TIGTA: IRS should work to expand e-filing

By Paul Bonner

Ongoing processing backlogs of paper-filed returns point to the IRS's need for a systemwide strategy to increase electronic return filing, the Treasury Inspector General for Tax Administration (TIGTA) said in an audit report.

While e-filing of individual returns has swelled to 93.4%, leaving 10.6 million filed on paper in calendar 2020, e-filed business returns were only 63.3% of total business returns, leaving more than double the number of paper-filed ones, 22.3 million. Employment tax returns were e-filed less than half the time, 49%, representing one of the biggest unmet opportunities, according to TIGTA.

The report, A Service-Wide Strategy Is Needed to Address Challenges Limiting Growth in Business Tax Return Electronic Filing (Rep't No. 2022-40-036), dated May 4, highlighted the benefits in e-filing for both taxpayers and the government. For taxpayers, these include not having to mail forms and returns, getting confirmation that the IRS has received a return, greater accuracy of those returns, and secure and confidential submission of highly personal tax information. For the government, they include significant cost savings.

For example, individual returns in the Form 1040 series cost the Service only 36 cents per return to process in fiscal 2020, according to IRS estimates, while the average cost to process the same returns filed on paper was $15.21. For employment tax returns in the Form 94x series, the e-file cost per return was 26 cents, while on paper it was $3.34. The roughly 3.2 billion information returns filed in fiscal 2020 cost less than a penny each to process, while the 9.46 million of them on paper cost $4.30 each.

Thus, while the number of paper-filed returns in fiscal 2020 was only about 1/100th of e-filed returns (34.3 million paper returns versus 3.4 billion e-filed), the cost to process those paper returns in the aggregate was many times greater. In fiscal 2020, the IRS spent more than $226 million to process the most frequently paper-filed tax returns, TIGTA said. One driver of the higher cost is the manual keypunch input required, which also introduces errors, about 10 times as many as for e-filing, TIGTA reported.

◆ ◆ ◆ ◆ ◆

**Requirement a:** Transcribe every line of the collected data records below verbatim.

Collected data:
◆ ◆ ◆ ◆ ◆

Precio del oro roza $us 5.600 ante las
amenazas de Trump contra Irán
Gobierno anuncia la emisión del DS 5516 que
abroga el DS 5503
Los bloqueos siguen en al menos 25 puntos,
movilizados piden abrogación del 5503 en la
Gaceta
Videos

◆ ◆ ◆ ◆ ◆

**Requirement b:** According to the article on IRS electronic filing, what share of employment tax returns was filed electronically?

**Exercise response a:**
Precio del oro roza $us 5.600 ante las
amenazas de Trump contra Irán
Gobierno anuncia la emisión del DS 5516 que
abroga el DS 5503
Los bloqueos siguen en al menos 25 puntos,
movilizados piden abrogación del 5503 en la
Gaceta
Videos

**Exercise response b:** 49%